How long should I expect dd to take when using option #3 "Copying TiVo drive to new upgrade drive".

dd if=<old drive> of=<new drive> bs=1024k

produced errors after about an hour so I added the "conv=noerror,sync" option. That ran overnight, about 11 hours. It reported a couple of errors it was presumably skipping over but didn't finish.

Did i jump the gun? How long should I let it go?


----------



## HomeUser (Jan 12, 2003)

Depends on the CPU speed, Drive setup, Controller and Drive speed. It takes longer if there are errors I'd give it at least 14hrs the more errors there are the longer it will take.


----------



## rtphokie (Nov 1, 2003)

It took about 18 hours and spit out half dozen errors (the old drive is failing).

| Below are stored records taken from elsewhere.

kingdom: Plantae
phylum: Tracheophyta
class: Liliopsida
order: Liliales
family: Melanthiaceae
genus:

I jumpered back to master and put the newly copied drive back into the TiVo and it's stuck on powering up.

Is backing up and restoring to the new drive using the Mfs Tools required if you are using dd to clone the old drive and save all recordings?


----------



## HomeUser (Jan 12, 2003)

dd makes a sector by sector binary copy of the source drive. The replacement drive is now an exact copy of the source drive. The noerror option tells dd to continue copying ignoring read errors.

Try removing or changing the drives jumper. Some drives have two settings "master with slave" and "single drive".

If the old drive still works you really should us mfstools and make the backup (without recordings) see the WeaKnees Interactive Upgrade Instructions


----------



## Pauli (Mar 1, 2004)

I just last night upgraded a 120GB drive with the MFSLive CD on my 3.2GHz P4 system, with recordings, and it took about 75 minutes. I believe that this is essentially the same as a complete copy. Make sure you enable the proper DMA mode on both drives prior to performing the copy -- this makes a HUGE difference in copy time and, for some reason I can't explain, it is seldom mentioned in this forum.


----------



## rtphokie (Nov 1, 2003)

HomeUser said:


> dd makes a sector by sector binary copy of the source drive. The replacement drive is now an exact copy of the source drive. The noerror option tells dd to continue copying ignoring read errors.
> 
> Try removing or changing the drives jumper. Some drives have two settings "master with slave" and "single drive".
> 
> If the old drive still works you really should us mfstools and make the backup (without recordings) see the WeaKnees Interactive Upgrade Instructions


The WeeKnees instructions looked convenient but I'm having problems getting the CD to boot on my PC. Boot process starts and then it errors out because the drives are mounting at unexpected device positions. More info here:

http://www.tivocommunity.com/tivo-vb/showthread.php?p=4862939#post4862939


----------



## HomeUser (Jan 12, 2003)

You can use the WeaKnees instructions with the PTVUpgrade CD. Any luck booting the copied drive in the TiVo by changing the drives jumper position? You should also try the CS (Cable Select) position also.


----------